### EXTRAIT DU TEXTE

Car disons-le clairement, on le voyait nous aussi condamné à un anonymat relatif pour le restant de ses jours, le père George Miller. Que nous étions cons! Un peu à la manière de Fukasaku a l’époque de “Battle Royale” (à réfracter, pour sûr!), un maître nous assène sa leçon et on en a pété notre joint de culasse. “Mad Max: Fury Road” est une oeuvre sans concession: vous n’aimez pas la proposition de George Miller? Aucun souci, dégagez de la route. Pour les autres, amateurs de films du dimanche aussi bien que pseudo-esthètes prétentieux comme nous, accrochez-vous à votre volant, le film vous embarque pour deux heures de fantasme.

Le pitch est presque anecdotique: on retrouve Max (Tom Hardy), le héros de toujours de George Miller, capturé et réduit au simple rôle de poche de sang par Immortan Joe, le tyran local qui règne de mains de maître sur les ressources locales. Quand un convoi mené par Furiosa (Charlize Theron), l’une des lieutenants de l’armée du dictateur, dévie de sa route et que l’antagoniste principal découvre que son harem a été vidé par sa brave soldate pour mener ses précieuses conquêtes vers un paradis utopique, il va mobiliser toutes ses forces pour se lancer à la poursuite du camion citerne. En tête de poursuite, Max, littéralement harnaché au capot d’une voiture mais qui va rapidement pouvoir rejoindre Furiosa et l’aider dans sa fuite.

Pitch simple, d’accord, mais cela ne rime pas avec scénario prétexte. On en a vu des films, séries, jeux ou autres mettant en scène un univers post-apocalyptique, mais rarement avec autant de brio qu’ici. Alors que la tendance du genre semblait suivre l’exemple de “The Last Of Us” et son univers où la végétation reprend ses droits, George Miller nous rappelle aux doux souvenirs des plaines arides qui ont fait son succès jadis. Mais ce décor, il le magnifie par son écriture. D’abord dans la négation du corps: tous les protagonistes sont réduits à de simples rôles hideux, poches de sang ou autres femmes à traire, comme si notre société était allée au bout de sa démarche puante d’ultra-capitalisme qui écrase tout. Cet univers, en plus de l’étayer visuellement, Miller le construit aussi dans le phrasé. Une espèce de décrépitude lente du langage, qui aurait mené les hommes à des amalgames ésotériques étranges. L’eau, ressource vitale: “le Aqua-Cola”. Le banquet qui attend les martyrs au paradis: “Le McFestin”. Alors, vous voyez mieux où vous emmène le pépé délicieusement anar’?

######
### DONNÉES RELEVÉES

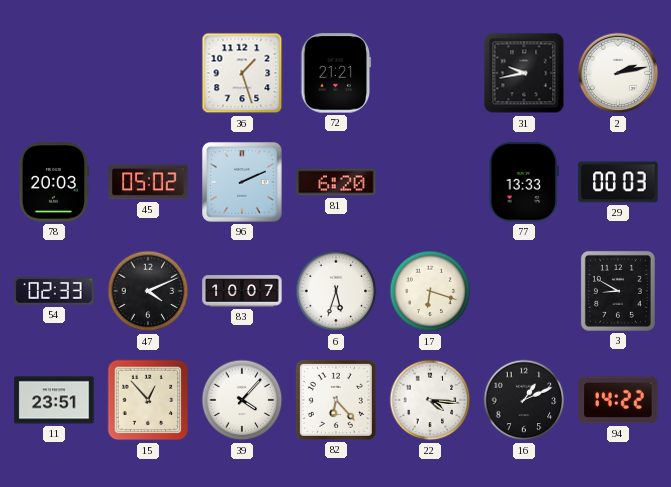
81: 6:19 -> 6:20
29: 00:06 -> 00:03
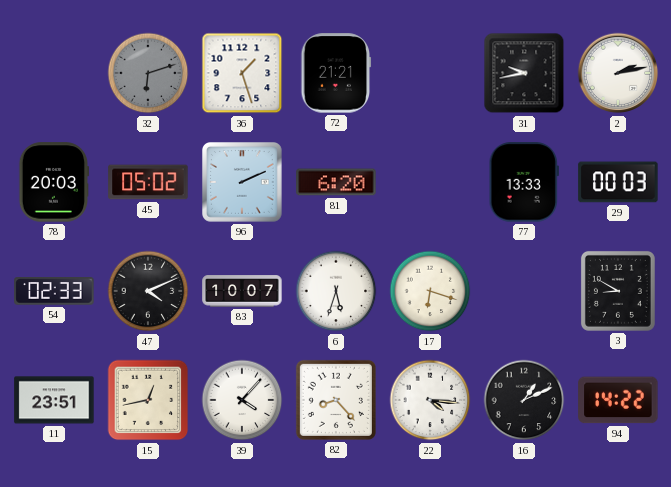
32: none -> 6:12
15: 12:53 -> 12:43
82: 6:23 -> 8:23
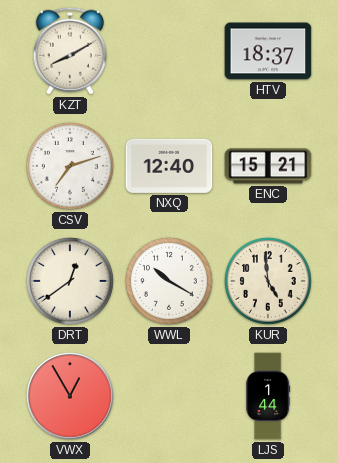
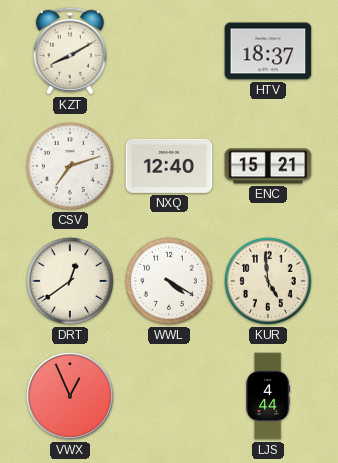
WWL: 10:20 -> 4:20
VWX: 12:55 -> 12:56
LJS: 1:44 -> 4:44
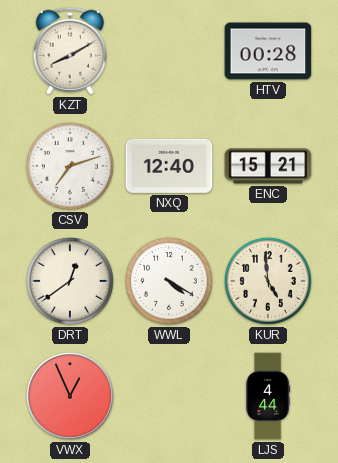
HTV: 18:37 -> 00:28
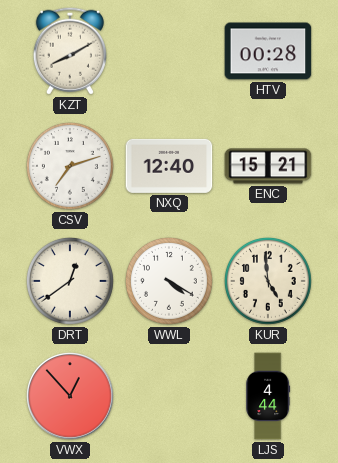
VWX: 12:56 -> 12:53
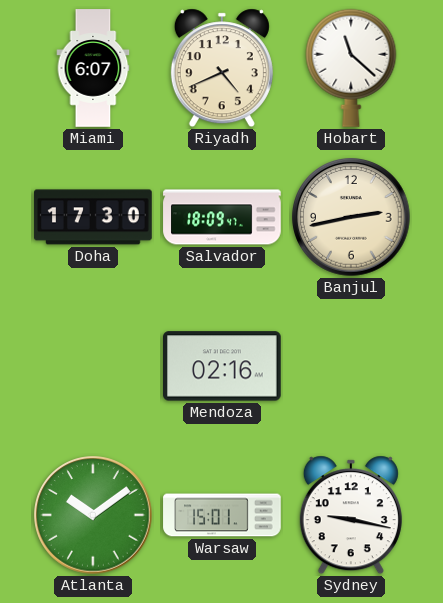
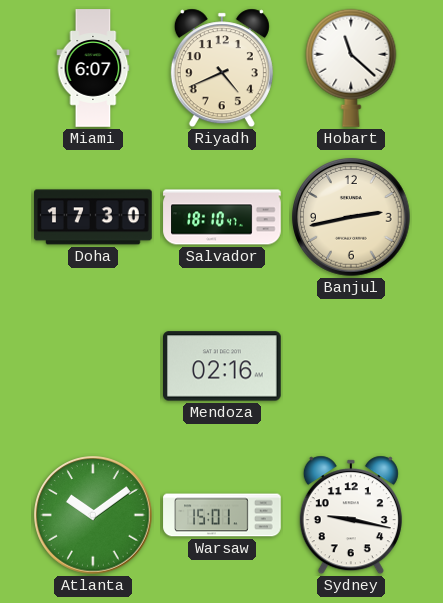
Salvador: 18:09 -> 18:10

######

__CONSIGNE A__. Résumez en deux phrases l'extrait consacré à « Mad Max: Fury Road ».
__CONSIGNE B__. Dans la liste, recopiez les lignes en commençant par celle qui contient « 32: none -> 6:12 » et en continuant jusqu'à la fin de la liste, en remplaçant « VWX » par « KLM » sans rien modifier d'autre. Laissez les images de côté.
Le texte et la liste n'ont aucun rapport entre eux.

__RÉPONSE A__. Dans « Mad Max: Fury Road », Max, capturé par le tyran Immortan Joe, se retrouve en tête de la poursuite lancée contre Furiosa, qui a vidé le harem du dictateur pour mener ses femmes vers un paradis utopique. Le film, présenté comme une œuvre sans concession, dépasse ce pitch simple grâce à un univers post-apocalyptique aride où les corps sont réduits à des rôles hideux et où le langage lui-même se dégrade.

__RÉPONSE B__.
32: none -> 6:12
15: 12:53 -> 12:43
82: 6:23 -> 8:23
WWL: 10:20 -> 4:20
KLM: 12:55 -> 12:56
LJS: 1:44 -> 4:44
HTV: 18:37 -> 00:28
KLM: 12:56 -> 12:53
Salvador: 18:09 -> 18:10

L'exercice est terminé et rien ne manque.